Collected data:
---------------

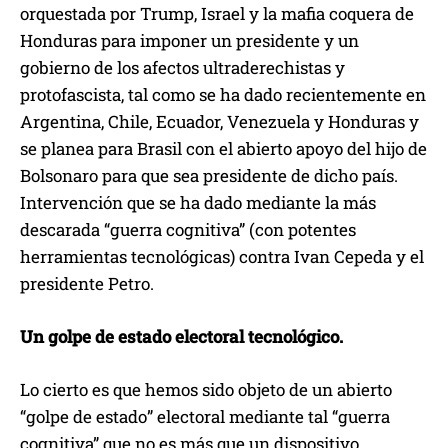
orquestada por Trump, Israel y la mafia coquera de
Honduras para imponer un presidente y un
gobierno de los afectos ultraderechistas y
protofascista, tal como se ha dado recientemente en
Argentina, Chile, Ecuador, Venezuela y Honduras y
se planea para Brasil con el abierto apoyo del hijo de
Bolsonaro para que sea presidente de dicho país.
Intervención que se ha dado mediante la más
descarada “guerra cognitiva” (con potentes
herramientas tecnológicas) contra Ivan Cepeda y el
presidente Petro.
Un golpe de estado electoral tecnológico.
Lo cierto es que hemos sido objeto de un abierto
“golpe de estado” electoral mediante tal “guerra
cognitiva” que no es más que un dispositivo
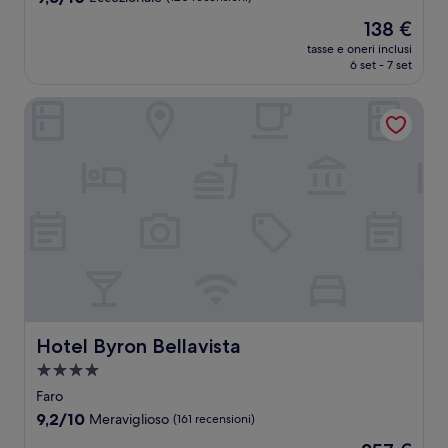
stelle
su
Il
138 €
10,
prezzo
Eccezionale,
tasse e oneri inclusi
attuale
6 set - 7 set
(120
è
recensioni)
138 €
Hotel Byron Bellavista
Hotel Byron Bellavista
Hotel Byron Bellavista
Struttura
a
Faro
4.0
9.2
9,2/10
Meraviglioso
(161 recensioni)
stelle
su
Il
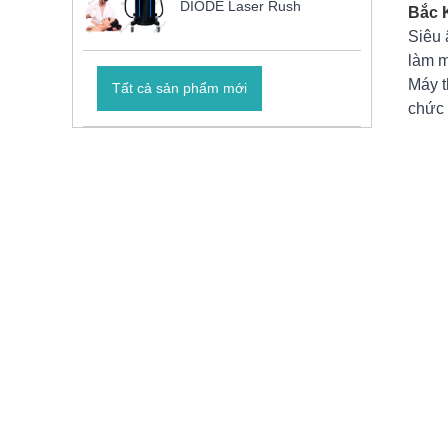
DIODE Laser Rush
Bắc K
Siêu 
làm m
Máy t
Tất cả sản phẩm mới
chức 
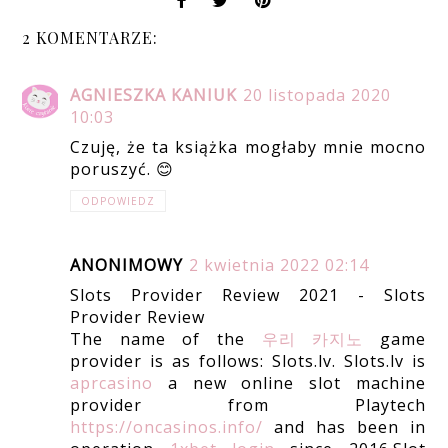
2 KOMENTARZE:
AGNIESZKA KANIUK
20 listopada 2020
10:03
Czuję, że ta książka mogłaby mnie mocno
poruszyć. 😊
ODPOWIEDZ
ANONIMOWY
2 kwietnia 2022 02:14
Slots Provider Review 2021 - Slots
Provider Review
The name of the
우리 카지노
game
provider is as follows: Slots.lv. Slots.lv is
aprcasino
a new online slot machine
provider from Playtech
https://oncasinos.info/
and has been in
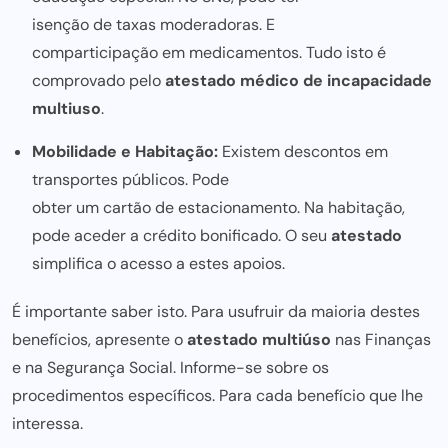
isenção de taxas moderadoras
. E
comparticipação em medicamentos
. Tudo isto é
comprovado pelo
atestado médico de incapacidade
multiuso
.
Mobilidade e Habitação:
Existem descontos em
transportes públicos. Pode
obter um cartão de estacionamento
. Na habitação,
pode aceder a crédito bonificado. O seu
atestado
simplifica o acesso a estes apoios.
É importante saber isto. Para usufruir da maioria destes
benefícios, apresente o
atestado multiúso
nas Finanças
e na Segurança Social. Informe-se sobre os
procedimentos específicos. Para cada benefício que lhe
interessa.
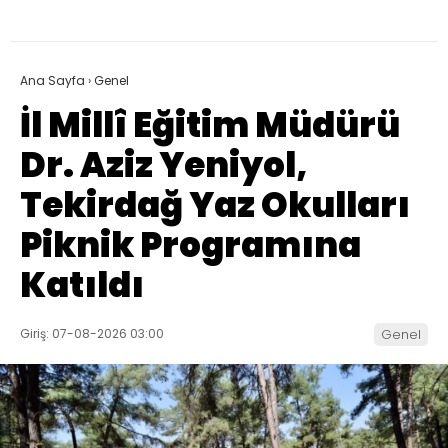
Ana Sayfa
›
Genel
İl Millî Eğitim Müdürü
Dr. Aziz Yeniyol,
Tekirdağ Yaz Okulları
Piknik Programına
Katıldı
Giriş: 07-08-2026 03:00
Genel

---------------

→ **What the task requires**:
Your reply should repeat the entries above exactly, leaving the pictures out.

→ **Solution to the problem**:
orquestada por Trump, Israel y la mafia coquera de
Honduras para imponer un presidente y un
gobierno de los afectos ultraderechistas y
protofascista, tal como se ha dado recientemente en
Argentina, Chile, Ecuador, Venezuela y Honduras y
se planea para Brasil con el abierto apoyo del hijo de
Bolsonaro para que sea presidente de dicho país.
Intervención que se ha dado mediante la más
descarada “guerra cognitiva” (con potentes
herramientas tecnológicas) contra Ivan Cepeda y el
presidente Petro.
Un golpe de estado electoral tecnológico.
Lo cierto es que hemos sido objeto de un abierto
“golpe de estado” electoral mediante tal “guerra
cognitiva” que no es más que un dispositivo
stelle
su
Il
138 €
10,
prezzo
Eccezionale,
tasse e oneri inclusi
attuale
6 set - 7 set
(120
è
recensioni)
138 €
Hotel Byron Bellavista
Hotel Byron Bellavista
Hotel Byron Bellavista
Struttura
a
Faro
4.0
9.2
9,2/10
Meraviglioso
(161 recensioni)
stelle
su
Il
DIODE Laser Rush
Bắc K
Siêu 
làm m
Máy t
Tất cả sản phẩm mới
chức 
2 KOMENTARZE:
AGNIESZKA KANIUK
20 listopada 2020
10:03
Czuję, że ta książka mogłaby mnie mocno
poruszyć. 😊
ODPOWIEDZ
ANONIMOWY
2 kwietnia 2022 02:14
Slots Provider Review 2021 - Slots
Provider Review
The name of the
우리 카지노
game
provider is as follows: Slots.lv. Slots.lv is
aprcasino
a new online slot machine
provider from Playtech
https://oncasinos.info/
and has been in
isenção de taxas moderadoras
. E
comparticipação em medicamentos
. Tudo isto é
comprovado pelo
atestado médico de incapacidade
multiuso
.
Mobilidade e Habitação:
Existem descontos em
transportes públicos. Pode
obter um cartão de estacionamento
. Na habitação,
pode aceder a crédito bonificado. O seu
atestado
simplifica o acesso a estes apoios.
É importante saber isto. Para usufruir da maioria destes
benefícios, apresente o
atestado multiúso
nas Finanças
e na Segurança Social. Informe-se sobre os
procedimentos específicos. Para cada benefício que lhe
interessa.
Ana Sayfa
›
Genel
İl Millî Eğitim Müdürü
Dr. Aziz Yeniyol,
Tekirdağ Yaz Okulları
Piknik Programına
Katıldı
Giriş: 07-08-2026 03:00
Genel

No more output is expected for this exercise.